Jetzt nehmen wir einmal an, die Zelle möchte sich vermehren. Dazu muss sie erst einmal ihre DNA verdoppeln, damit jede Tochterzelle je einen Satz DNA (und somit Chromosomen) erhalten kann. Das passiert schon sehr weit vor der eigentlichen Zellteilung denn die Zelle muss ihre DNA auf Fehler prüfen. Ist da vielleicht eine Base falsch zugeordnet? Oder ist sie irgendwo angeknackst? Ist alles okay geht die DNA Replikation los.

 

Ein Enzym namens Helicase lagert sich zwischen den beiden Strängen an und löst die Verbindungen zwischen den Basen, die beiden Stränge gehen auf wie bei einem Reißverschluss. Jetzt kann sich die Polymerase anlagern. Polymerasen sind Enzyme, die DNA synthetisieren. Sie erkennt die Base auf dem Strang und sucht die passende aus. Bei einem Adenin hält sie also ein Thymin hin, bei einem Guanin ein Cytosin und umgekehrt. Wie ein kleiner Amor beschleunigt sie die Verbindung zwischen den beiden Basen.

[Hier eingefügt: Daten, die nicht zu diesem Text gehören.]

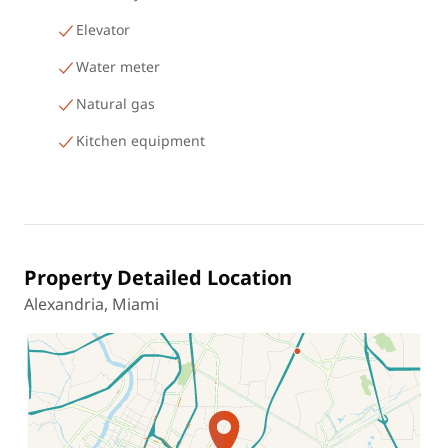
Elevator
Water meter
Natural gas
Kitchen equipment
Property Detailed Location
Alexandria, Miami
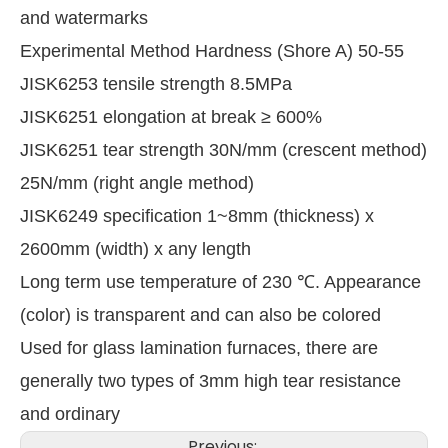
and watermarks
Experimental Method Hardness (Shore A) 50-55
JISK6253 tensile strength 8.5MPa
JISK6251 elongation at break ≥ 600%
JISK6251 tear strength 30N/mm (crescent method)
25N/mm (right angle method)
JISK6249 specification 1~8mm (thickness) x
2600mm (width) x any length
Long term use temperature of 230 ℃. Appearance
(color) is transparent and can also be colored
Used for glass lamination furnaces, there are
generally two types of 3mm high tear resistance
and ordinary
Previous:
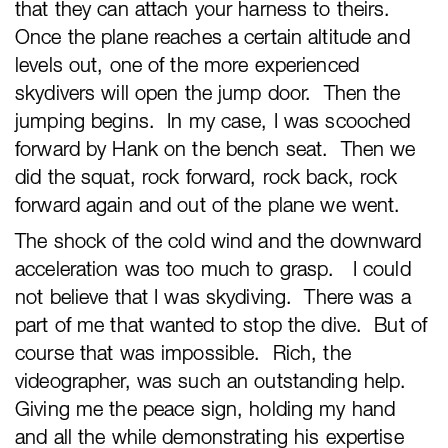
that they can attach your harness to theirs.
Once the plane reaches a certain altitude and
levels out, one of the more experienced
skydivers will open the jump door. Then the
jumping begins. In my case, I was scooched
forward by Hank on the bench seat. Then we
did the squat, rock forward, rock back, rock
forward again and out of the plane we went.
The shock of the cold wind and the downward
acceleration was too much to grasp. I could
not believe that I was skydiving. There was a
part of me that wanted to stop the dive. But of
course that was impossible. Rich, the
videographer, was such an outstanding help.
Giving me the peace sign, holding my hand
and all the while demonstrating his expertise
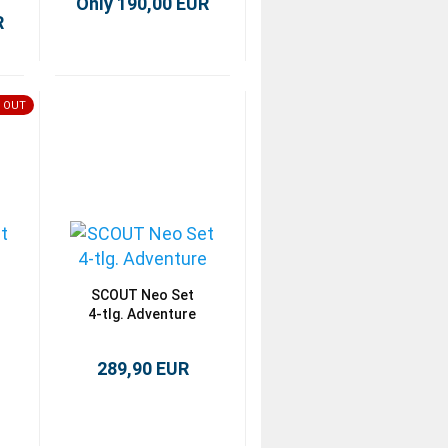
Only 190,00 EUR
R
 OUT
SCOUT Neo Set
4-tlg. Adventure
289,90 EUR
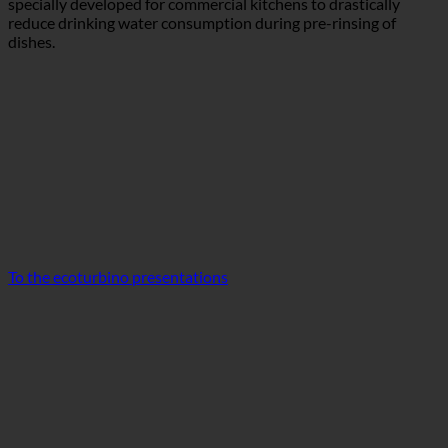
To the ecoturbino presentations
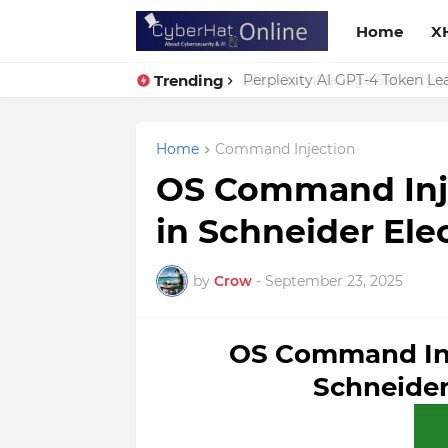
Home
X
Trending
Perplexity AI GPT-4 Token Leak
Home
Command Injection
OS Command Injec
in Schneider Ele
by
Crow
-
September 23, 2025
OS Command Inje
Schneider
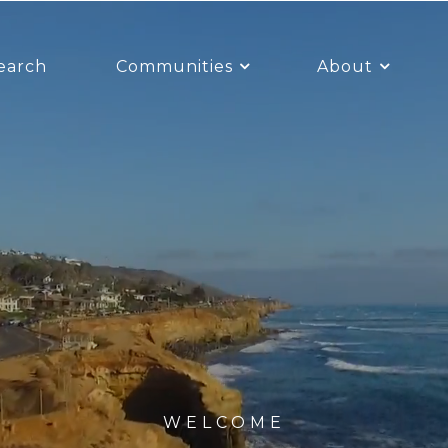
earch
Communities
About
WELCOME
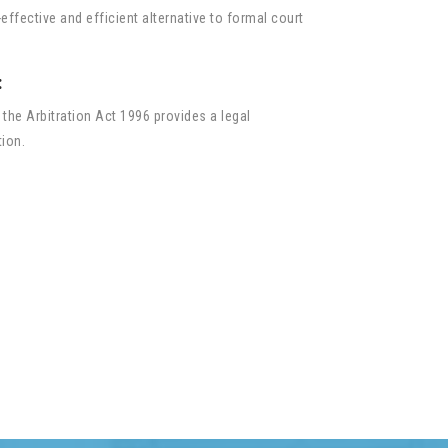
effective and efficient alternative to formal court
:
 the Arbitration Act 1996 provides a legal
tion.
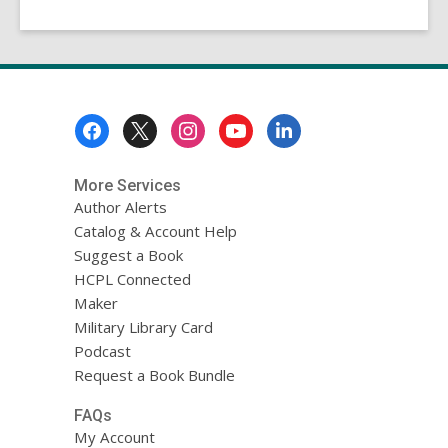
Footer
Menu
More Services
Author Alerts
Catalog & Account Help
Suggest a Book
HCPL Connected
Maker
Military Library Card
Podcast
Request a Book Bundle
FAQs
My Account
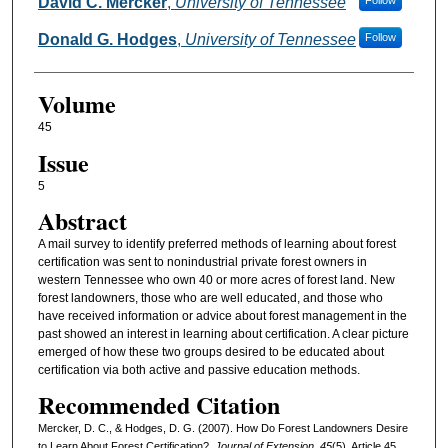
Authors
David C. Mercker
,
University of Tennessee
Follow
Donald G. Hodges
,
University of Tennessee
Follow
Volume
45
Issue
5
Abstract
A mail survey to identify preferred methods of learning about forest
certification was sent to nonindustrial private forest owners in
western Tennessee who own 40 or more acres of forest land. New
forest landowners, those who are well educated, and those who
have received information or advice about forest management in the
past showed an interest in learning about certification. A clear picture
emerged of how these two groups desired to be educated about
certification via both active and passive education methods.
Recommended Citation
Mercker, D. C., & Hodges, D. G. (2007). How Do Forest Landowners Desire
to Learn About Forest Certification?.
Journal of Extension, 45
(5), Article 45.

An den Basen hängt schon das Zuckerphosphatgerüst dran, man nennt sie Nukleotide.

 

Die Polymerase hat einen Nachteil, sie kann nur in eine Richtung synthetisieren. Die Richtung ergibt sich hier aus den Phosphatzuckerresten, die das Gerüst der DNA bilden. Wir Biologen reden von einem 5-Strich (5′) und einen 3-Strich-Ende (3′) und wer kein Chemie mag überspringt den Rest dieses Absatzes. Chemiker zählen die Kohlenstoffe von Molekülen gerne um sie genau beschreiben zu können. Die Bestandteile der DNA haben je einen Ring aus 5 Zuckern die von 1-5 durchgezählt werden. Am dritten und am fünften sind die Zucker über das Phosphat verbunden. Es geht jetzt darum ob die Reihenfolge der gegenläufigen Stränge 5′ zu 3′ oder 3′ zu 5′ ist. Die Polymerase kann nur von 5′-3′ synthetisieren.

Vor allem braucht sie dazu einen Primer. Ein Primer ist ein kleines Stück RNA, das ist so ähnlich wie DNA. Er bindet sich an die DNA und dient als Startpunkt an dem die Polymerase ansetzen kann. Die Primer werden später zerstört und ersetzt.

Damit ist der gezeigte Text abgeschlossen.